### PROBLEM REQUIREMENTS
Which lines in the data below contain the word "subject"? Pull each of them out.

### MATERIAL TO PROCESS
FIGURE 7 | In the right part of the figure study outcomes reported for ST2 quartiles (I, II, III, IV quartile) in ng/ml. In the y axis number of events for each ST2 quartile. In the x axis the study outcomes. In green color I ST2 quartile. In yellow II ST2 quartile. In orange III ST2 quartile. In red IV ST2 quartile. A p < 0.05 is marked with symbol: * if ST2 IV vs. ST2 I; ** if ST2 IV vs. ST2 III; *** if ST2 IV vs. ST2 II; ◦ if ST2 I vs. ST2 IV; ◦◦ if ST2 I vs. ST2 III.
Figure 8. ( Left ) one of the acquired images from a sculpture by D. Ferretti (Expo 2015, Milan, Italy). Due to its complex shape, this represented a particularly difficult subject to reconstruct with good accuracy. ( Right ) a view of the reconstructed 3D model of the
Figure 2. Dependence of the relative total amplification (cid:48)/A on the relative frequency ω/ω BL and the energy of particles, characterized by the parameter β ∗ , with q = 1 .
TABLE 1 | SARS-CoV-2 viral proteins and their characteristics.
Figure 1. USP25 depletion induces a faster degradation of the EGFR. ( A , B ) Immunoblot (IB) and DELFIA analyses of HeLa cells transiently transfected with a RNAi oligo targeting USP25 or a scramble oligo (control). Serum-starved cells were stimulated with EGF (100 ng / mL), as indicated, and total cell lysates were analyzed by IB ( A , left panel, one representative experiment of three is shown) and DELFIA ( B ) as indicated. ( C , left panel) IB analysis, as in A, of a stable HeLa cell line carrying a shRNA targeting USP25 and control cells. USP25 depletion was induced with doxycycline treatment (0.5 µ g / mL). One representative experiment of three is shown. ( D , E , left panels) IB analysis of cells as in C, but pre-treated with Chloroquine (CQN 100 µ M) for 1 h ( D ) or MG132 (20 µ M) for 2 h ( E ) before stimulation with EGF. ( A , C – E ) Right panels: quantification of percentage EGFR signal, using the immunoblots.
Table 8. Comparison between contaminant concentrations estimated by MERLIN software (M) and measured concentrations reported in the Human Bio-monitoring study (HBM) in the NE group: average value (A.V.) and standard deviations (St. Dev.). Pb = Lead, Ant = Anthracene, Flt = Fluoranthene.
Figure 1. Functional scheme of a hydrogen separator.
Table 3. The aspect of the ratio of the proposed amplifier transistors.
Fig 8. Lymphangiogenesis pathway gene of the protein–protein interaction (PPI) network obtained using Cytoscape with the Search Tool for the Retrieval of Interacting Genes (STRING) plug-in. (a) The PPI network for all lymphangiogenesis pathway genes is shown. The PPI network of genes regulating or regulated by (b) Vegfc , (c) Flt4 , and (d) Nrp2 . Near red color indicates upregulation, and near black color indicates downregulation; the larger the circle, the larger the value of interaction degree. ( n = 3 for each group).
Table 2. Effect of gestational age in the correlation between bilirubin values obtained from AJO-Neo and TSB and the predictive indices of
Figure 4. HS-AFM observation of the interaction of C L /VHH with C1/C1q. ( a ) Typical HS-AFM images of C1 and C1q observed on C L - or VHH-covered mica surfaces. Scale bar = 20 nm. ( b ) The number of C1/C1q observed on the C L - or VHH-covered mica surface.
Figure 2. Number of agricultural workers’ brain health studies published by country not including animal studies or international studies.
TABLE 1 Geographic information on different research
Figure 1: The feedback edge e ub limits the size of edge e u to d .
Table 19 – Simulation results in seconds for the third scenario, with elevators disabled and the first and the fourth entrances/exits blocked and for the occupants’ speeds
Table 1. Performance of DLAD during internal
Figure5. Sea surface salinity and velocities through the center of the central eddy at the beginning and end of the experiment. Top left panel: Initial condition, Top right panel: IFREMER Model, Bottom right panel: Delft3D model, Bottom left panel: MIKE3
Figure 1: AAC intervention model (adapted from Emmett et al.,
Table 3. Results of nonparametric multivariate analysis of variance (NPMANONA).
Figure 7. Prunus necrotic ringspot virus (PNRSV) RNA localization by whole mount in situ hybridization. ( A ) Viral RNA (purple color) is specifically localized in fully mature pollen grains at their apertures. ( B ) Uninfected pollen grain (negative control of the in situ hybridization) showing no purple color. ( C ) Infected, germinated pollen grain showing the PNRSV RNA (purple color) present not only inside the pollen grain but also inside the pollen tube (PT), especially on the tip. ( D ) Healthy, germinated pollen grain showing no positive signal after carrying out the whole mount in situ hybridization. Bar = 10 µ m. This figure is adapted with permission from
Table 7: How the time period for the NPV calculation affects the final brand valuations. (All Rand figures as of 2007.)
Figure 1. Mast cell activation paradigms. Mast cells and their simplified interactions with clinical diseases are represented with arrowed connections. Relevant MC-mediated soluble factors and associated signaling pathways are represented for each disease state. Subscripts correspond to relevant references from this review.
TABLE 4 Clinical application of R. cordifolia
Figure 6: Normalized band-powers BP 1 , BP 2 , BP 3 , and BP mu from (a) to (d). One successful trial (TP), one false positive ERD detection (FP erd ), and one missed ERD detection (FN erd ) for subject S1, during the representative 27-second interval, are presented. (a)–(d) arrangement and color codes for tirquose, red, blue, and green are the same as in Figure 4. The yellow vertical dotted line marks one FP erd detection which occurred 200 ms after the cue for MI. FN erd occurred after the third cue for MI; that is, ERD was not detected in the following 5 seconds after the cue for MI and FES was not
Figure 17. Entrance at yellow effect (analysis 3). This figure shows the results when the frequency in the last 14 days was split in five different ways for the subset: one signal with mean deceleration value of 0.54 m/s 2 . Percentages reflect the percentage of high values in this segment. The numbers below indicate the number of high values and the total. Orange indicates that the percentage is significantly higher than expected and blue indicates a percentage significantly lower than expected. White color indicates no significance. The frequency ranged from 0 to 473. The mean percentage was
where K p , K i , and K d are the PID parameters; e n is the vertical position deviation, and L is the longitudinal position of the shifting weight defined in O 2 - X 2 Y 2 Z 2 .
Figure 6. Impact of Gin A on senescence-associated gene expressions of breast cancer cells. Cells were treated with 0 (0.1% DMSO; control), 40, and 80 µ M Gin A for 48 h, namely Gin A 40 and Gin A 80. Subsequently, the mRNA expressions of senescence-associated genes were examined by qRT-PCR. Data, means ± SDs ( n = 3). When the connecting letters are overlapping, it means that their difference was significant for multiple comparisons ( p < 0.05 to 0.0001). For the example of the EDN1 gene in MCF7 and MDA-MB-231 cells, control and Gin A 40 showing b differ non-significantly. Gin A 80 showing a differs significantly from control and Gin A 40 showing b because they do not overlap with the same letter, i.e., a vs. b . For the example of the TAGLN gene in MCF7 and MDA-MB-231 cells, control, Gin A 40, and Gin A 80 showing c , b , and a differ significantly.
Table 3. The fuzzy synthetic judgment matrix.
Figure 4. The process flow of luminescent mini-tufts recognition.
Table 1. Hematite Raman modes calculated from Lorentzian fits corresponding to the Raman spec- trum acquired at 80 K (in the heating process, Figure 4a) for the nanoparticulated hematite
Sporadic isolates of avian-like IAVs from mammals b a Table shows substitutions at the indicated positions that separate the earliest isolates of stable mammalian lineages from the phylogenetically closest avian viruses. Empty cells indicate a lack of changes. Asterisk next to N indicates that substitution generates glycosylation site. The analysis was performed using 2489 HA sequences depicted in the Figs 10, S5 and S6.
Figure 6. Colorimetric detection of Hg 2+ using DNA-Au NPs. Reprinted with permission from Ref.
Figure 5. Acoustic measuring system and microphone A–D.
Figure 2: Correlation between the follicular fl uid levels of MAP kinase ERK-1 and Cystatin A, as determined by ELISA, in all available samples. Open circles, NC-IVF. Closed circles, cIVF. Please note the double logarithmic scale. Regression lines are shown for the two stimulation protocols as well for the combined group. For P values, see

### WRITTEN REPLY
Figure 8. ( Left ) one of the acquired images from a sculpture by D. Ferretti (Expo 2015, Milan, Italy). Due to its complex shape, this represented a particularly difficult subject to reconstruct with good accuracy. ( Right ) a view of the reconstructed 3D model of the
Figure 6: Normalized band-powers BP 1 , BP 2 , BP 3 , and BP mu from (a) to (d). One successful trial (TP), one false positive ERD detection (FP erd ), and one missed ERD detection (FN erd ) for subject S1, during the representative 27-second interval, are presented. (a)–(d) arrangement and color codes for tirquose, red, blue, and green are the same as in Figure 4. The yellow vertical dotted line marks one FP erd detection which occurred 200 ms after the cue for MI. FN erd occurred after the third cue for MI; that is, ERD was not detected in the following 5 seconds after the cue for MI and FES was not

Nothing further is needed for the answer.